## 练习 1
在记录中，从含有“Латунные заклепки”的那一行开始照抄，抄到含有“HỖ TRỢ KHÁCH HÀNG”的那一行为止，首尾两行都要包括。

## 所给摘录
光流：使用 RAFT 模型预测运动¶

注意

尝试在 colab 上或转到结尾下载完整的示例代码。

光流是预测两幅图像之间运动的任务，通常是视频的两个连续帧。光流模型以两幅图像作为输入，并预测光流：光流指示第一幅图像中每个像素的位移，并将它映射到第二幅图像中对应的像素。光流是 (2, H, W) 维张量，其中第一个轴对应于预测的水平和垂直位移。

以下示例说明了如何使用 torchvision 来使用我们对 RAFT 模型的实现来预测光流。我们还将看到如何将预测的光流转换为 RGB 图像以进行可视化。

import numpy as np
import torch
import matplotlib.pyplot as plt
import torchvision.transforms.functional as F


plt.rcParams["savefig.bbox"] = "tight"


def plot(imgs, **imshow_kwargs):
    if not isinstance(imgs[0], list):
        # Make a 2d grid even if there's just 1 row
        imgs = [imgs]

    num_rows = len(imgs)

## 练习 2
这段关于光流的摘录中，光流张量的第一个轴对应什么？

## 提供的记录
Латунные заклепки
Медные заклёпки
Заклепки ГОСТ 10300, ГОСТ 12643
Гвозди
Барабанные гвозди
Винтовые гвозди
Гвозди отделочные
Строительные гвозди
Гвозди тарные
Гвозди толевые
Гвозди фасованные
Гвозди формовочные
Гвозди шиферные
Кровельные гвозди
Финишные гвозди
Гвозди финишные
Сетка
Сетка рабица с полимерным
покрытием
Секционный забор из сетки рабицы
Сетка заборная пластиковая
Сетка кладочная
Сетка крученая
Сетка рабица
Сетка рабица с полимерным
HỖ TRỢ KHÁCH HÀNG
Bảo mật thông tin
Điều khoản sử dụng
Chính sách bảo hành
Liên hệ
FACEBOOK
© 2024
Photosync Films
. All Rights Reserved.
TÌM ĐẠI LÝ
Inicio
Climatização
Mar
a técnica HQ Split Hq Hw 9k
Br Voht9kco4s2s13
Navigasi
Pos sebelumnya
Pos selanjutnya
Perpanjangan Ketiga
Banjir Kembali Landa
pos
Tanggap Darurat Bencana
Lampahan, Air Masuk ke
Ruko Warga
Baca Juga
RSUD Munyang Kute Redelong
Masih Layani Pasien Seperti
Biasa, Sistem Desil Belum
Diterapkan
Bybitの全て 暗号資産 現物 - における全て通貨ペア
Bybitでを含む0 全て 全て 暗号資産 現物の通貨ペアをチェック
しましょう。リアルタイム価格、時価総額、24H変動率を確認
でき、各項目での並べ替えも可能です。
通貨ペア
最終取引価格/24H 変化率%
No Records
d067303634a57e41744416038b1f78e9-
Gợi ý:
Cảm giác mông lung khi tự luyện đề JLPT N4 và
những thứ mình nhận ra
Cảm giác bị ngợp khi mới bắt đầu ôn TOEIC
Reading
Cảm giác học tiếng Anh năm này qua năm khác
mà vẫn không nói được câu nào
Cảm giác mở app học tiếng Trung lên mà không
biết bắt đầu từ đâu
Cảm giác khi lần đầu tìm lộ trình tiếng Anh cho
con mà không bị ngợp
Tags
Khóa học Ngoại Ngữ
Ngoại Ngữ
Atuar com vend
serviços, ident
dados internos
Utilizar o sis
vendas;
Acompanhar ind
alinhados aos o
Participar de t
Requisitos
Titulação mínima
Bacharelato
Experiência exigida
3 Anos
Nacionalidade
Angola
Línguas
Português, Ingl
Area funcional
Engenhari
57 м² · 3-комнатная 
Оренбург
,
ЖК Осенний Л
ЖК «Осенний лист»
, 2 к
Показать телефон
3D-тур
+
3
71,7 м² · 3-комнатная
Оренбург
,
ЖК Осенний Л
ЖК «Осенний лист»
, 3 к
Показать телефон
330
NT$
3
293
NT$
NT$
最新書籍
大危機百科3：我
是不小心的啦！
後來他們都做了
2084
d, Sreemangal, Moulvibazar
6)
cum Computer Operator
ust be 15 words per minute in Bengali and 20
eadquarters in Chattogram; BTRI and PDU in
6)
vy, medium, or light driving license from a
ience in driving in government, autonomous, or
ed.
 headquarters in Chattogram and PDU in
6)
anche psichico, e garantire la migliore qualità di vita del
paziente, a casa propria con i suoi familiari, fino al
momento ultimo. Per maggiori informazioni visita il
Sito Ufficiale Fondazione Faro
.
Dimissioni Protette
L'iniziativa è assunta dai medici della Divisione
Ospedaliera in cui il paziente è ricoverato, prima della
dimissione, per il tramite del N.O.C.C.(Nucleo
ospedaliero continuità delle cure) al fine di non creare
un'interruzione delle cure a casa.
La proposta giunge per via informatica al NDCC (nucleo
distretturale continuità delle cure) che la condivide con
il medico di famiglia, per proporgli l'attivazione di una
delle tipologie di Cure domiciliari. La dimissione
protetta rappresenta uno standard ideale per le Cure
--
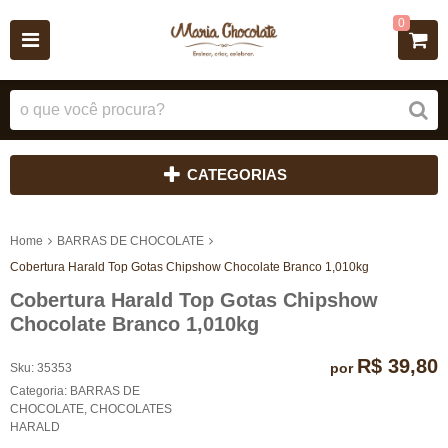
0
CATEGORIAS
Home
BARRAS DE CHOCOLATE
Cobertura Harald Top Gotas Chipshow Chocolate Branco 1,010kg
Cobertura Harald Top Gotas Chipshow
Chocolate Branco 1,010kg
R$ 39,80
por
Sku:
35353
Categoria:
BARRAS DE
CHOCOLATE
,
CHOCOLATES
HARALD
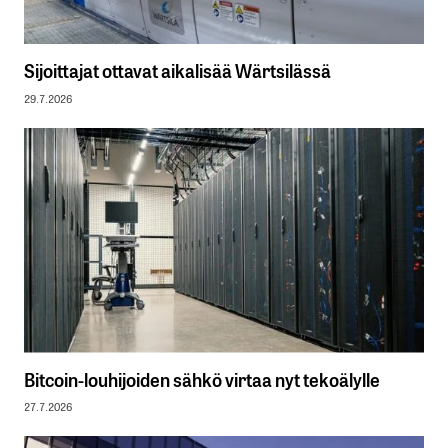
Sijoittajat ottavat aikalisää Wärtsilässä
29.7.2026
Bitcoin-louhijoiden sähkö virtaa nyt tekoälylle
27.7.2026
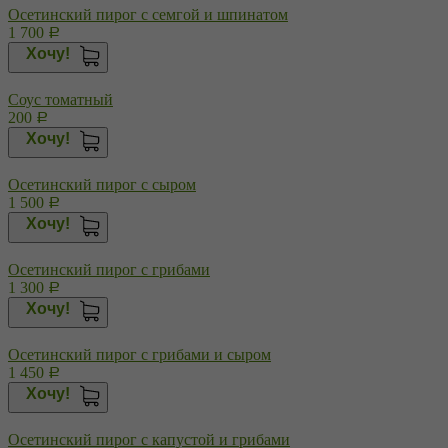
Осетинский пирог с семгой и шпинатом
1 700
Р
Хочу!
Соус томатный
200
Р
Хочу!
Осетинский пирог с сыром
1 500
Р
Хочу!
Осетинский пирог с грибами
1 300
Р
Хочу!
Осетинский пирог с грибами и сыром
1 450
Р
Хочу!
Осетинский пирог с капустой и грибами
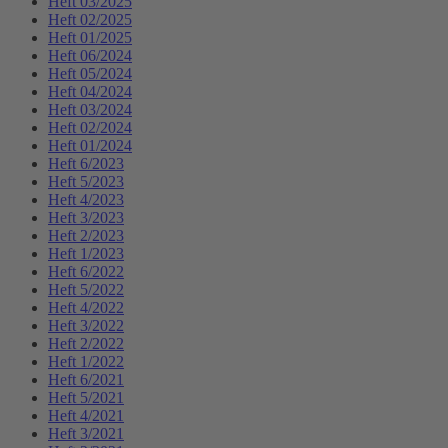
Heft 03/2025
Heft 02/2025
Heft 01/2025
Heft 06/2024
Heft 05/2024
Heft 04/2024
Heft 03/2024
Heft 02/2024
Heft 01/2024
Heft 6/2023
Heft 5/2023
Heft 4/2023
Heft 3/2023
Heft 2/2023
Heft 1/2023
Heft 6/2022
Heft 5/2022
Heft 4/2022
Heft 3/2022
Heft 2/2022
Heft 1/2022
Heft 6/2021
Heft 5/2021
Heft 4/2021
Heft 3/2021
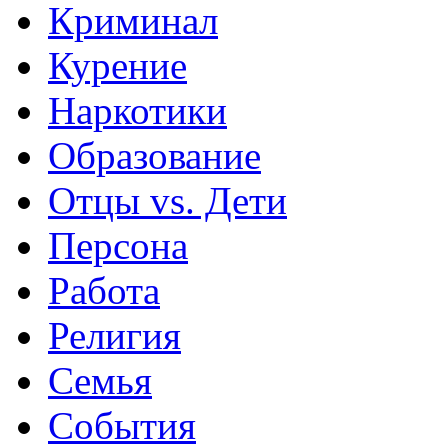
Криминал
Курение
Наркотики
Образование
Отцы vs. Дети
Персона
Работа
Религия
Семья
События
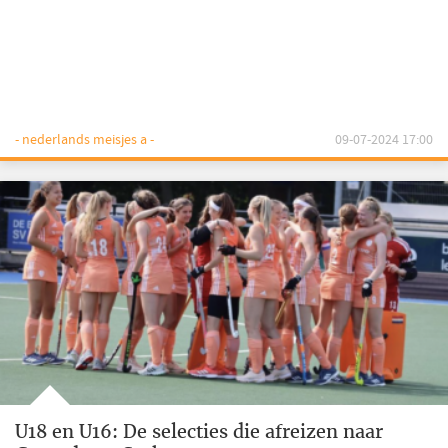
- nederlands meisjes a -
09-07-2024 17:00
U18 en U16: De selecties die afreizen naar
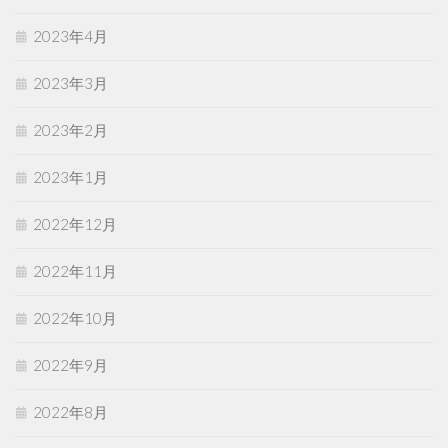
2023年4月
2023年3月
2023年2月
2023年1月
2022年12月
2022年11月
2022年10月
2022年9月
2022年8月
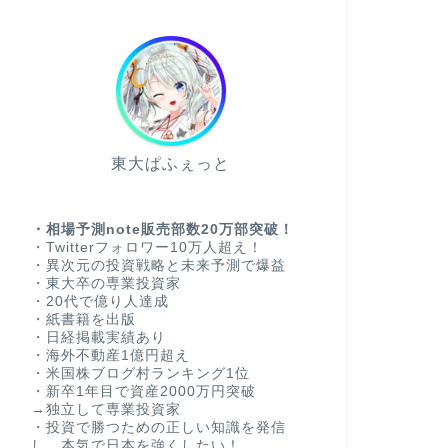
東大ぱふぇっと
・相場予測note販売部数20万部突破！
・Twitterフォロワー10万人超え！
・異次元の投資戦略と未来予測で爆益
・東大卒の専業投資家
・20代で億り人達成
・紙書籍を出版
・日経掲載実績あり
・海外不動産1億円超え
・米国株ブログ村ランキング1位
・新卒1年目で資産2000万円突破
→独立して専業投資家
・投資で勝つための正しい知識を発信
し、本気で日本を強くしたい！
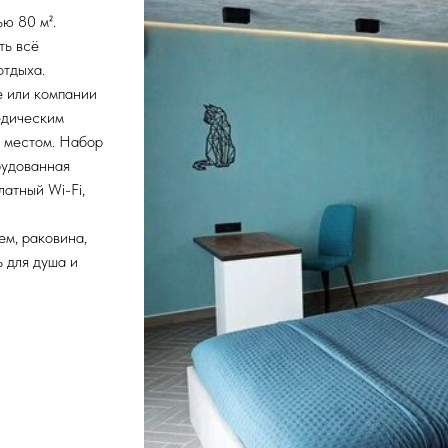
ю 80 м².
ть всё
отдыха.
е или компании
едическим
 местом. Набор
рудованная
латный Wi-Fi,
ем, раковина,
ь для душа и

## 最终答案 1
Латунные заклепки
Медные заклёпки
Заклепки ГОСТ 10300, ГОСТ 12643
Гвозди
Барабанные гвозди
Винтовые гвозди
Гвозди отделочные
Строительные гвозди
Гвозди тарные
Гвозди толевые
Гвозди фасованные
Гвозди формовочные
Гвозди шиферные
Кровельные гвозди
Финишные гвозди
Гвозди финишные
Сетка
Сетка рабица с полимерным
покрытием
Секционный забор из сетки рабицы
Сетка заборная пластиковая
Сетка кладочная
Сетка крученая
Сетка рабица
Сетка рабица с полимерным
HỖ TRỢ KHÁCH HÀNG

## 最终答案 2
对应预测的水平和垂直位移。